Work instructions. Please list every side effect of radioactive iodine (RAI) treatment named in the thyroid cancer treatment text below.

Complications are less likely to happen when your operation is done by an experienced thyroid surgeon. However, thyroid surgery still carries a risk of bleeding and infection. Damage to your parathyroid glands also can occur during surgery, which can lead to low calcium levels in your body.

There’s also a risk that the nerves connected to your vocal cords might not work normally after surgery, which can cause vocal cord paralysis, hoarseness, voice changes or difficulty breathing.

Radioactive Iodine Therapy: The thyroid gland and most thyroid cancers absorb iodine. Radioactive iodine (RAI) ablation is used to destroy any thyroid tissue that’s left after a thyroidectomy. The Radioactive Iodine collects mainly in thyroid cells, where the radiation destroys the thyroid gland and any other thyroid cells (including cancer cells), with little effect on the rest of your body.

The level of radiation in this treatment is far higher than what is used in a radioiodine scan.

Side effects of RAI treatment may include:

  • Dry mouth
  • Nausea and vomiting
  • Neck tenderness and swelling
  • Taste changes

Most of the radioactive iodine leaves your body in your urine in the first few days after treatment. You will be given instructions on how to protect others from radiation exposure and how long you need to take these precautions. These instructions may vary slightly by treatment center. Be sure you understand the instructions before you leave the hospital.

External beam radiation therapy: Radiation therapy can also be given externally using a machine that aims high-energy beams, at precise points on your body to destroy cancer cells or slow their growth. During treatment, you lie still on a table while a machine moves around you.

External beam radiation therapy is often used for cancers that continues to grow even after radioactive iodine treatment and have spread beyond the thyroid. Radiation therapy may also be recommended after surgery if there’s an increased risk that your cancer will recur.

Chemotherapy (chemo): Chemotherapy uses anti-cancer drugs that are injected into a vein or are taken by mouth. Chemotherapy is systemic therapy, which means that the drug enters the bloodstream and travels throughout the body to reach and kill cancer cells.

Chemo isn’t commonly used in the treatment of thyroid cancer, but it’s sometimes recommended for people with anaplastic thyroid cancer. Chemotherapy may be combined with external beam radiation therapy.

Chemotherapy has side effects, but your doctor will help you to manage them.

Targeted drug therapy: It is a newer treatment that targets only certain parts of cancer cells, to slow or stop growth. This is normally taken in pill form. It’s typically used in advanced thyroid cancer. Usually, there are fewer side effects than with chemotherapy.

Follow-up care

Follow-up is needed to check for cancer recurrence or spread, as well as possible side effects of certain treatments. It’s important for all thyroid cancer survivors to let their health care team know about any new symptoms or problems, because they could be caused by the cancer coming back or by a new disease or second cancer.

Record set.
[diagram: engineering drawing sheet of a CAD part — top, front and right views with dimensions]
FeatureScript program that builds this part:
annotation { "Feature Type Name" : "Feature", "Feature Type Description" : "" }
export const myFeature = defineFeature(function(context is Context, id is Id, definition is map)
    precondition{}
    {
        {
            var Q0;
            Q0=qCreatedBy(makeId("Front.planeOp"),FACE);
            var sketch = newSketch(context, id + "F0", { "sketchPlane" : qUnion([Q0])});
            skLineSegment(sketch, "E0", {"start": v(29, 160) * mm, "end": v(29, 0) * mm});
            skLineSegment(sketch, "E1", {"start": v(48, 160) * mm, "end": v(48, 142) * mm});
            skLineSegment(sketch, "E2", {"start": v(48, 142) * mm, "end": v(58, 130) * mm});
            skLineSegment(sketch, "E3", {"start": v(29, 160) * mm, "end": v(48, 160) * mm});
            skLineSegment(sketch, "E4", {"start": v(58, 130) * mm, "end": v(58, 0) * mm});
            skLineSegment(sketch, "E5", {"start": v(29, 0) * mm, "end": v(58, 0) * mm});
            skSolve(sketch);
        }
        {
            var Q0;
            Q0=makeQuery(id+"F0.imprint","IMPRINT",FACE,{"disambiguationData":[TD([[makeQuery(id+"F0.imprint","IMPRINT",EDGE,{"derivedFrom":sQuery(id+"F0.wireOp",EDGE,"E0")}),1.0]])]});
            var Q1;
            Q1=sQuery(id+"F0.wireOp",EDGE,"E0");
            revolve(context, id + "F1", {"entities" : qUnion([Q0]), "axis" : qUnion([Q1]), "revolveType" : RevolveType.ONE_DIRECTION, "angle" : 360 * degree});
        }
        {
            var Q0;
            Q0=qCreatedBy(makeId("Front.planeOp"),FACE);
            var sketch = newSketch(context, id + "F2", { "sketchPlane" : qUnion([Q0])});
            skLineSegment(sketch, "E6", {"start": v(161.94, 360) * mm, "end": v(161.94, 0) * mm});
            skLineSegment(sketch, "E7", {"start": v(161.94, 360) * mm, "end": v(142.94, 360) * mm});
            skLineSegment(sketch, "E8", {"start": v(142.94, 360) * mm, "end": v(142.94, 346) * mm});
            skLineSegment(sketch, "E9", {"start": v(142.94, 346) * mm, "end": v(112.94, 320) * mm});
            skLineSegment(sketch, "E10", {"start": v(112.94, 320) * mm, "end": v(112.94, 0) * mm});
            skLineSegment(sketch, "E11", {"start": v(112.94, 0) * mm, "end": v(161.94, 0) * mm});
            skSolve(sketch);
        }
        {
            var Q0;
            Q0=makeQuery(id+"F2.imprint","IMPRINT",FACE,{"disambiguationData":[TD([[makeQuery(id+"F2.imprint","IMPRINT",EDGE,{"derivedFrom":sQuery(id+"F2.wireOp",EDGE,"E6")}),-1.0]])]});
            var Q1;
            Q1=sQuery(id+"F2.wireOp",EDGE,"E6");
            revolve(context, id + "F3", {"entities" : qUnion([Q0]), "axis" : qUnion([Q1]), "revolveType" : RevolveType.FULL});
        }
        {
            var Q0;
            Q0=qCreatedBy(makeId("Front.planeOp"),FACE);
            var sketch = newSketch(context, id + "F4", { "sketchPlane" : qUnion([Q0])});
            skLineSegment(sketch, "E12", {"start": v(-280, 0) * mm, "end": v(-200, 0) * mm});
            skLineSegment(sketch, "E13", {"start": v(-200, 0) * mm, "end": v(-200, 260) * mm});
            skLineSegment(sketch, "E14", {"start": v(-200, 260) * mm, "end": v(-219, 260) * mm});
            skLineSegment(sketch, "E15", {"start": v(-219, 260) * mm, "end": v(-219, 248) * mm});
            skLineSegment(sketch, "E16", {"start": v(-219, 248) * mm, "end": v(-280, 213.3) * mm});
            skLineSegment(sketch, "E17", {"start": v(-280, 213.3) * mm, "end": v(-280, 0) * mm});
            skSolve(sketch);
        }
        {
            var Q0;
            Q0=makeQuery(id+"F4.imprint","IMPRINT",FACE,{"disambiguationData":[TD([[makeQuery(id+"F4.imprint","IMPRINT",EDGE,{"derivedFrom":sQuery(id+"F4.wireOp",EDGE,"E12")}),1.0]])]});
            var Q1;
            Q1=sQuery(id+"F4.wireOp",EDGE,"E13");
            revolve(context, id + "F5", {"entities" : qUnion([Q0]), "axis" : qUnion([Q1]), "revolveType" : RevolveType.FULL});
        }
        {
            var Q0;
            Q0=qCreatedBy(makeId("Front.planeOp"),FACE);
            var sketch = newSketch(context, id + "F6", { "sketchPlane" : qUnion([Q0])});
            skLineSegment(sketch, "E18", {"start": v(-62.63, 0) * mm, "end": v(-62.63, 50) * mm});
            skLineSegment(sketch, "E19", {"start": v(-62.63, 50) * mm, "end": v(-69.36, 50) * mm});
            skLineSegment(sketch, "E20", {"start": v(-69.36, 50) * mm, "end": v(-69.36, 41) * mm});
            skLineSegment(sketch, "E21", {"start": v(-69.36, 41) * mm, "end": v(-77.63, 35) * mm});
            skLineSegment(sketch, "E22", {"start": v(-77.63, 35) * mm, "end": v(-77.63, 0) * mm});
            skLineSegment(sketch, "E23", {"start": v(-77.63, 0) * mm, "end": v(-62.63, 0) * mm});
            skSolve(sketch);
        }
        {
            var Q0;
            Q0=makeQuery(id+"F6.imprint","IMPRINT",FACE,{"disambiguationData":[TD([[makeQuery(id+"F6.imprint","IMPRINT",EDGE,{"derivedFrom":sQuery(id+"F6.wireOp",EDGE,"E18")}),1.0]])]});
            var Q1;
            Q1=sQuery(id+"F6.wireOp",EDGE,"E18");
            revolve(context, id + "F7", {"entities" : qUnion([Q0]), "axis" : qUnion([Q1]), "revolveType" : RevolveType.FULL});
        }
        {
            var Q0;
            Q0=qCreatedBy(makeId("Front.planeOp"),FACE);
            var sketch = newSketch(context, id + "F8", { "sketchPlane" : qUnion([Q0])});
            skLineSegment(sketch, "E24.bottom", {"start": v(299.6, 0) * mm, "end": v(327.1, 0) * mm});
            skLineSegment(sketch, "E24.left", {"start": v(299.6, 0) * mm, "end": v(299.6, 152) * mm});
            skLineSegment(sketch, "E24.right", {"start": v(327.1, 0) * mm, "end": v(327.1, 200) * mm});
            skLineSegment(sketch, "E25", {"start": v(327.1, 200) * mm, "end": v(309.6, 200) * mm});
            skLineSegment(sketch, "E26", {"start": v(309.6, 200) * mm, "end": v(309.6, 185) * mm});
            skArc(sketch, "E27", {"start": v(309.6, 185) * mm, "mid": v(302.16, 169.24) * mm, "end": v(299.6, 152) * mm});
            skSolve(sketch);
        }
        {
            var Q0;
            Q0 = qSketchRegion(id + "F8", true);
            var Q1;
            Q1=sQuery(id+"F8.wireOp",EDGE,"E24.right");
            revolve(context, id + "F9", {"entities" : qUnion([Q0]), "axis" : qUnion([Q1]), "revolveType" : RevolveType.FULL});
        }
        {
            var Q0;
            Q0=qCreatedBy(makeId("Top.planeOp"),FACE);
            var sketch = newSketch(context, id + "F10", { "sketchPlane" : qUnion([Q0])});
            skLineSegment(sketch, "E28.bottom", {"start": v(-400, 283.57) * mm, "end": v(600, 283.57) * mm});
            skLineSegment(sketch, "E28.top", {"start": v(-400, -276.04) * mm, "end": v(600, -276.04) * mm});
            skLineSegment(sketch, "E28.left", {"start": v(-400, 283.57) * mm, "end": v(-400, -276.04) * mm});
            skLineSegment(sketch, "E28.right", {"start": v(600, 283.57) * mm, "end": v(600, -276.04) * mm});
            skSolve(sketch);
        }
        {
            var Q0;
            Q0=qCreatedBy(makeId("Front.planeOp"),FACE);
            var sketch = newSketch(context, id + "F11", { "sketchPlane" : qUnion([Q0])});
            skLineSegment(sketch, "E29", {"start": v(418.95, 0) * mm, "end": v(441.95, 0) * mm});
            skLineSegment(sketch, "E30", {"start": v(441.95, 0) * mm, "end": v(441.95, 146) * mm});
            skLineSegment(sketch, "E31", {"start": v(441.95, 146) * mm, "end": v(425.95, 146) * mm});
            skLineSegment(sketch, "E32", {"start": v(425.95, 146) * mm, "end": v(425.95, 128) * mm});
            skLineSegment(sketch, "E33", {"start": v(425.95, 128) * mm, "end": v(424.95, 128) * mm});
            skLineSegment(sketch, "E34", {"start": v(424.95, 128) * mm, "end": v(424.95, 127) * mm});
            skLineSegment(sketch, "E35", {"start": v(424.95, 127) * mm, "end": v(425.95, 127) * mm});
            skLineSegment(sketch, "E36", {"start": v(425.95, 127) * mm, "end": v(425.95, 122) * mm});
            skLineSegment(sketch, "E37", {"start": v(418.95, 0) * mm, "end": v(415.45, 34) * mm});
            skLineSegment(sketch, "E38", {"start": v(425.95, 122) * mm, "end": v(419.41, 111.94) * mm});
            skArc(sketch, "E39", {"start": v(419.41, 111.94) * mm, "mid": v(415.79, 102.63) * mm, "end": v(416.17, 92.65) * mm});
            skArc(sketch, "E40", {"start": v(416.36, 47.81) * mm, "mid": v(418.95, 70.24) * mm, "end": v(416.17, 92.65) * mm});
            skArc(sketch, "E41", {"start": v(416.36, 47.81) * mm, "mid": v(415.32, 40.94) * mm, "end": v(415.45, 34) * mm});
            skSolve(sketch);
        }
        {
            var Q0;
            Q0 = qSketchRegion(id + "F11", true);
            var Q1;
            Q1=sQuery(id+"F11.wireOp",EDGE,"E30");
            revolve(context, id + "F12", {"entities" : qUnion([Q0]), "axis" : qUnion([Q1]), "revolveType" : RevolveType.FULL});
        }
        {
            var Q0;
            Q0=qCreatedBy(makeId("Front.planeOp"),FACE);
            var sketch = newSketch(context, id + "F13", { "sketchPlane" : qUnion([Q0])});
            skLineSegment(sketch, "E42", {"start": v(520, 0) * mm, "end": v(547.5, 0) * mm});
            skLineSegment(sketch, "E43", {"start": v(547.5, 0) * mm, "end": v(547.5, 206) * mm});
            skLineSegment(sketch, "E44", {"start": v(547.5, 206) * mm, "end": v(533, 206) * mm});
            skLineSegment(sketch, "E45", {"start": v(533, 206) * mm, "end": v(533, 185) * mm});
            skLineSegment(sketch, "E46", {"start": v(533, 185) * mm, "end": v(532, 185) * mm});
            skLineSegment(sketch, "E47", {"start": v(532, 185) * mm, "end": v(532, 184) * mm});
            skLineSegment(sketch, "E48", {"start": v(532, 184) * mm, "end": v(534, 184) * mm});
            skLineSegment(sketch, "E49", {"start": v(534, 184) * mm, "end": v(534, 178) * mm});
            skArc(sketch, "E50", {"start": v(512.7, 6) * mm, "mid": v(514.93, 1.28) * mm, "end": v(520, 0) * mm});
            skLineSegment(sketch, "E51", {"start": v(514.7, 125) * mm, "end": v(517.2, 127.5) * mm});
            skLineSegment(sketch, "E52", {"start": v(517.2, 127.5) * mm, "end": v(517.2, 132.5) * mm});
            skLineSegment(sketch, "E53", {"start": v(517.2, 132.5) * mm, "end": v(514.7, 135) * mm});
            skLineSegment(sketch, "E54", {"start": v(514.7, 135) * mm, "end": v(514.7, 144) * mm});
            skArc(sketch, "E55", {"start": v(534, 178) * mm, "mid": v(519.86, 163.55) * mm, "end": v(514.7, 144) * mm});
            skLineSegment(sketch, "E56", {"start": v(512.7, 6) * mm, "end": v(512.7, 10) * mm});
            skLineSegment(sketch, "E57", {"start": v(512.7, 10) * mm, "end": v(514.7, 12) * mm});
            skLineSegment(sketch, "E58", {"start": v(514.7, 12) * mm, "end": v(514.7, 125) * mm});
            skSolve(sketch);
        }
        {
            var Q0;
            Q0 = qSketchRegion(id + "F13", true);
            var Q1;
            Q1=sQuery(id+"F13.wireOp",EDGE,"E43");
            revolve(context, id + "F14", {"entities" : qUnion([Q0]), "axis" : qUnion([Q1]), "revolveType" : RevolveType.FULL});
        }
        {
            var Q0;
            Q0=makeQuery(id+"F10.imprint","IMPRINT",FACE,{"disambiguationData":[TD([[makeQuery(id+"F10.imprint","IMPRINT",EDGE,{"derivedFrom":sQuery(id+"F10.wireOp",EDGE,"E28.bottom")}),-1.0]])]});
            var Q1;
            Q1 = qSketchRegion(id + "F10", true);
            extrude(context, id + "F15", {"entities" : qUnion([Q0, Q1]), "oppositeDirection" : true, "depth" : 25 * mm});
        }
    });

Response.
- Dry mouth
- Nausea and vomiting
- Neck tenderness and swelling
- Taste changes